▶ _PASSAGE SHOWN_
↓↓↓
I then proceeded to answer your unsupported accusation with several specific examples of morality that need not a religious/dogmatic justification.

Exactly where along this path did I lose you?
 

rexlunae

New member
Excellent point. Any moral abhorrence atheists might have on killing is merely piggybacked onto religious principles that are ingrained in culture.

It's actually the opposite. To the degree that religions condemn certain acts, like murder, it's because they get those principles from the people who created the religions. Nietzsche was mistaken. Religious morality piggybacks on secular morality, even as it often distorts and corrupts it.
 

brewmama

New member
It's actually the opposite. To the degree that religions condemn certain acts, like murder, it's because they get those principles from the people who created the religions. Nietzsche was mistaken. Religious morality piggybacks on secular morality, even as it often distorts and corrupts it.

You're not real clear on religious history are you? What secular morality did religion piggyback on? The French Revolution? Stalin? Mao? What secular morality existed before any religion?
 

brewmama

New member
The morality that is innate in our species.

The religious concept of natural law? Ok, so you agree with St. Paul that "even Gentiles, who do not have God's written law, show that they know his law when they instinctively obey it, even without having heard it."
 

rexlunae

New member
The religious concept of natural law? Ok, so you agree with St. Paul that "even Gentiles, who do not have God's written law, show that they know his law when they instinctively obey it, even without having heard it."

That's a religious casting of it, I suppose. But even on its own terms, Paul is observing something apart from religion.
 

brewmama

New member
Your point has no legs for such a stand.
↑↑↑
▶ _INSTRUCTION A_
Which historical people and events does the forum thread on religion and morality mention by name? List each one.
▶ _INSTRUCTION B_
Answer these questions about the forum thread on religion and morality:
(i) According to rexlunae, which thinker was mistaken?
(ii) In the quotation attributed to St. Paul, who lacks God's written law?
(iii) What does rexlunae call the natural-law framing that brewmama offers?
▶ _INSTRUCTION C_
Carry the forum thread on religion and morality forward from its final reply, in the same back-and-forth style.

▶ _INFORMATION SUPPLIED_
↓↓↓
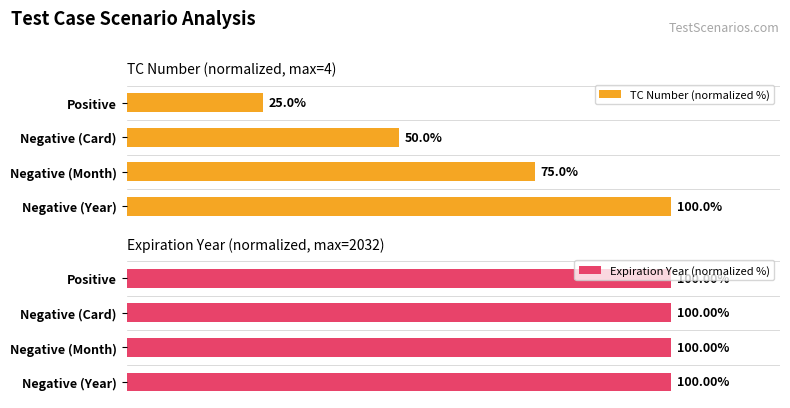

Which category has the highest value in the TC Number (normalized %) series?

Negative (Year)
↑↑↑
▶ _EXPECTED ANSWER A_
Nietzsche, the French Revolution, Stalin, Mao, St. Paul

▶ _EXPECTED ANSWER B_
(i) Nietzsche
(ii) Gentiles
(iii) A religious casting of it

▶ _EXPECTED ANSWER C_
You don't need religion to know that death is the antithesis of life, liberty and happiness; you don't need religion in order to cultivate empathy and compassion; you don't need religion in order to feel the instinct for survival...animals have this very instinct, though Naz might prefer to ask them first. :think:

You certainly cannot prove that. In fact, it's rather easy to prove otherwise. Animals certainly kill each other for survival...

And secular moralities have, as was known would happen, failed.

"The main “sign” of our times is that intellectual modernism has lost its “faith.” Once upon a time, people really believed that the modern philosophies, sciences, and social theories would provide an order of truth to replace the worldview of Christendom. The modern “isms” were proposed as true, defended as true, and hoped in as true. We need to give credit where it is due to the “modern” worldview. It was not shy in defending modernism as true; nor did it hesitate to impose its conception of truth upon public institutions. From Kiev to Lisbon, and from London to Chicago, the modern intellectual elites created a mandatory system of education to bring the minds of the masses into the light of truth, as they understood it.

In his famous Terry Lectures, given at Yale in the 1930s, John Dewey called it the “common faith.” In short, the “common faith” is belief that scientific rationality, emancipated from all claims concerning transcendent truth, would inevitably produce a civilization worth living in.

At the end of the twentieth century, this secular “faith” is in tatters."